Attaques japonaises, Décembre 1941 - Juillet 1942.

Pour cause. Sur les 25 navires touchés à Pearl Harbor, seuls 3 ne seront pas réparés : l'Arizona (trop endommagé, la coque est coupée en deux), l'Oklahoma (trop endommagé, percé de partout, retourné et surtout tombeau de centaines de marins) et l'Utah (trop vieux, ça ne valait pas le coup). Tous les autres sont mis en chantiers et reprennent du service entre début 1942 et fin 1943. Le West Virginia est renfloué, le Shaw retapé, les navires retournés remis sur leur quille. L'aviation se remet rapidement.

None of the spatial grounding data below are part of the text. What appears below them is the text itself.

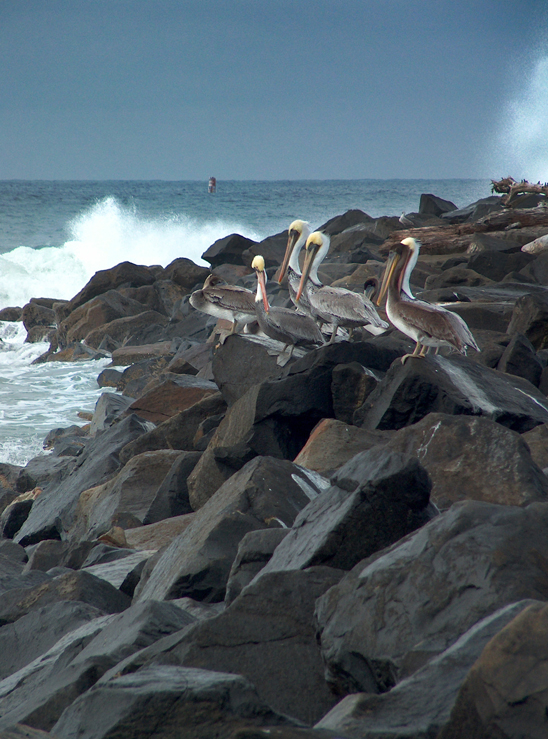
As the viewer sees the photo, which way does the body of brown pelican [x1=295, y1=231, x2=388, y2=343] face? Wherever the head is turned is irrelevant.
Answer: to the viewer's left

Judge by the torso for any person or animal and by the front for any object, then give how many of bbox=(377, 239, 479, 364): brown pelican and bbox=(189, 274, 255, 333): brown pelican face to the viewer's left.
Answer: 2

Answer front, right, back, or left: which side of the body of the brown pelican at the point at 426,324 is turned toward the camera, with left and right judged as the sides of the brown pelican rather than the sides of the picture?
left

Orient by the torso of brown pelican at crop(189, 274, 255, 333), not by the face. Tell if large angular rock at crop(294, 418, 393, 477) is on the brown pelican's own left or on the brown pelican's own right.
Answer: on the brown pelican's own left

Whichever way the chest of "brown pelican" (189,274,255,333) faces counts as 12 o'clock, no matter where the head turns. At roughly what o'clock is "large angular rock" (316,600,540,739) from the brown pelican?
The large angular rock is roughly at 9 o'clock from the brown pelican.

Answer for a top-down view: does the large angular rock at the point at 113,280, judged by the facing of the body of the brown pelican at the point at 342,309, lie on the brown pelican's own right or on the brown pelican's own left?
on the brown pelican's own right

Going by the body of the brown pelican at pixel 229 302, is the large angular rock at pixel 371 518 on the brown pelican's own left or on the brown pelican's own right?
on the brown pelican's own left

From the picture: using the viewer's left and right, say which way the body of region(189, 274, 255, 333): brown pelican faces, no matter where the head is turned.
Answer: facing to the left of the viewer

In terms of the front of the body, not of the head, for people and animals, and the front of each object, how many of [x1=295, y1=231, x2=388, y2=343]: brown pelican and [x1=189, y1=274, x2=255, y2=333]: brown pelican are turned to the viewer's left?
2

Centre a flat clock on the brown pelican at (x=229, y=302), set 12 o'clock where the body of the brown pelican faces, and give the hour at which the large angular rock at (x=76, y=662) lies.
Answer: The large angular rock is roughly at 9 o'clock from the brown pelican.

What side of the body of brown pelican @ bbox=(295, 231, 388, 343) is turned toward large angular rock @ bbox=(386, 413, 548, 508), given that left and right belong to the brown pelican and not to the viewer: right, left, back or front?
left

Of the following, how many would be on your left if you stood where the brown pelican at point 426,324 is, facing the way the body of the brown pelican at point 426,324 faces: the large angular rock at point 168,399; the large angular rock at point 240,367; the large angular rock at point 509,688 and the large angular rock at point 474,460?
2
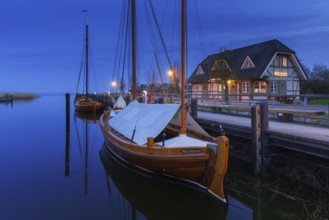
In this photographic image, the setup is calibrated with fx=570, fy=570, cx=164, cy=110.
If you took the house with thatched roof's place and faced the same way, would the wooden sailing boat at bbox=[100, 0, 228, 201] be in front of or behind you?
in front

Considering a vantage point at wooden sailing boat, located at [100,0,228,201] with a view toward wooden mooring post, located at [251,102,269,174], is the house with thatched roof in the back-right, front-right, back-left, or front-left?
front-left

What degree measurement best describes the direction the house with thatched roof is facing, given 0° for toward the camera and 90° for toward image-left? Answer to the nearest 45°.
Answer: approximately 45°

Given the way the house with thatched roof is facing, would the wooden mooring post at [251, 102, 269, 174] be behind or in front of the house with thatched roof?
in front

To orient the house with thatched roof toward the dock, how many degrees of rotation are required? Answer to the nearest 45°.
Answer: approximately 45° to its left
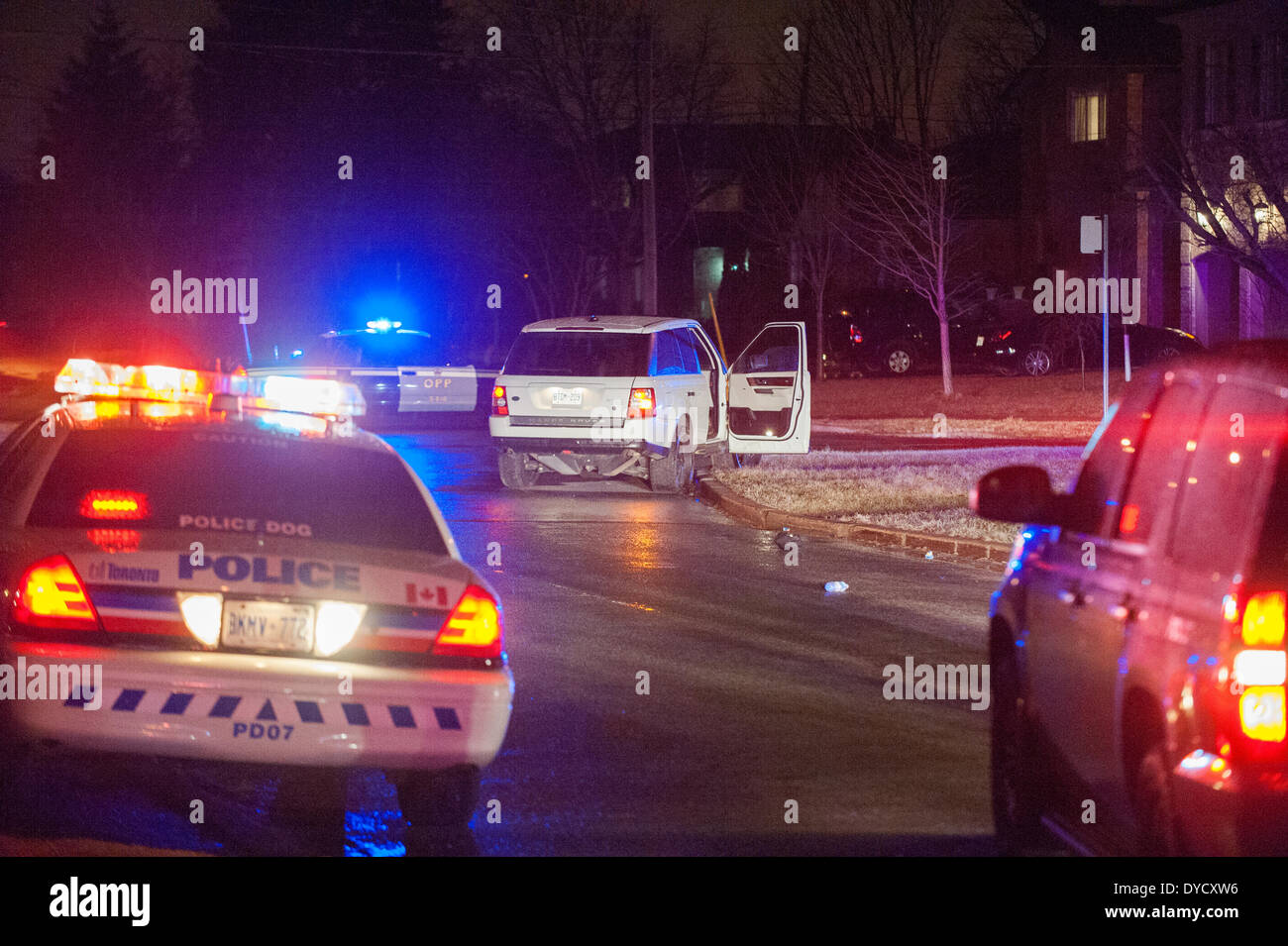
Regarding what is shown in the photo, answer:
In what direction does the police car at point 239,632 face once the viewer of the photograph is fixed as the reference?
facing away from the viewer

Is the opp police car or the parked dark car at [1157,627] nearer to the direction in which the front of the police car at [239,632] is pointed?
the opp police car

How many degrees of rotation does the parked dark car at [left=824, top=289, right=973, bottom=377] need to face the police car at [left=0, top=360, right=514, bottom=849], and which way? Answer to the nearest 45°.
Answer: approximately 135° to its right

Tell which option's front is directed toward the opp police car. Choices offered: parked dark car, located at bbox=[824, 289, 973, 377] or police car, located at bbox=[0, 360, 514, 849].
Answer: the police car

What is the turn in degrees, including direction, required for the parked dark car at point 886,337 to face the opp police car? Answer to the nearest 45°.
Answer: approximately 180°

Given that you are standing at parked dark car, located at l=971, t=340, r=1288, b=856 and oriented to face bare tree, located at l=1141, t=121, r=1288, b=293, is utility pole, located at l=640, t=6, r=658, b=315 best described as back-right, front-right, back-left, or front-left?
front-left

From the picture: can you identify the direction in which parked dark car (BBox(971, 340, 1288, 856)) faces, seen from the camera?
facing away from the viewer and to the left of the viewer

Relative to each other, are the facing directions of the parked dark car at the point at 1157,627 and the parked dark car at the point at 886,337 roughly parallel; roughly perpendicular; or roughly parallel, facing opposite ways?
roughly perpendicular

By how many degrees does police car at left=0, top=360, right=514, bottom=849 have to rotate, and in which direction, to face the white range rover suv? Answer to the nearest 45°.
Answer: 0° — it already faces it

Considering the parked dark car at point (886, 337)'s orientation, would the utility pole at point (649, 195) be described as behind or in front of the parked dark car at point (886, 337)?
behind

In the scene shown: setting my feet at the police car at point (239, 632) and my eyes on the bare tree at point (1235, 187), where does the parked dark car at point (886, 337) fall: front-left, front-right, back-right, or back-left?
front-left

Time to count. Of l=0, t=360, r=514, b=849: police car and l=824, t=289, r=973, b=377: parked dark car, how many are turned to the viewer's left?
0

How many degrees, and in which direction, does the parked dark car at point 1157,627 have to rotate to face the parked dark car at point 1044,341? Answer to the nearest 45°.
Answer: approximately 45° to its right

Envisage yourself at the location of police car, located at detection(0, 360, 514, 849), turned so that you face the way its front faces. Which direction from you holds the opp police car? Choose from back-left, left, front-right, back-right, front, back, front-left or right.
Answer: front

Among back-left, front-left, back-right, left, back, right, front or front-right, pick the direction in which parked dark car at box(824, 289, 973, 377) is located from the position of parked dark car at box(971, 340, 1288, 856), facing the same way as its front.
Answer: front-right

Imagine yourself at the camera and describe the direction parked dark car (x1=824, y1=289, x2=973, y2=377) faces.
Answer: facing away from the viewer and to the right of the viewer

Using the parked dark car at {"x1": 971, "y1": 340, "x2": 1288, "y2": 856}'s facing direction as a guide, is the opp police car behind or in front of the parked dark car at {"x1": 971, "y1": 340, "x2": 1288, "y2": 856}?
in front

Beaucoup de matériel de cassé mais peu de pertes humaines. Une semaine après l'attaque, la garnison est de nouveau complète. Mi-janvier 1942, la base de Pearl Harbor est de nouveau totalement opérationnelle.

Renflouage du U.S.S. Oklahoma en vue de son ferraillage en 1943.

Yamamoto avait dit qu'il fallait écraser les Américains en six mois et les forcer à la paix si le Japon voulait l'emporter. C'était prophétique. En tentant d'envahir l'Atoll de Midway début Juin 1942, six mois presque jour pour jour après Pearl Harbor, l'Empire du Japon subit la première riposte d'envergure de la part des Américains. Sa force aéronavale se trouve réduite de moitié en deux jours. Dans la seule après-midi du 5 Juin 1942, le Kaga, l'Akagi et le Soryu sont coulés lors d'une seule attaque, le Hiryu subira le même sort cinq heures plus tard. De nouveau maîtres des mers, les Américains contre-attaquent à Guadalcanal au mois d'Août 1942, et commencent leur reconquête de l'Océan Pacifique.

Cette guerre, symbole d'un choc des cultures entre deux peuples qui se croient supérieurs, se haïssent et ne peuvent ni ne veulent se comprendre, sera particulièrement atroce et acharnée. Elle se soldera par la seule utilisation de l'arme atomique en temps de guerre, et ne s'achèvera qu'en Septembre 1945 après avoir manqué d'entraîner le peuple japonais au suicide.

Le U.S.S. Arizona sera définitivement coulé et transformé en mémorial, au cœur même de la rade de Pearl Harbor. Visible sur Google Map.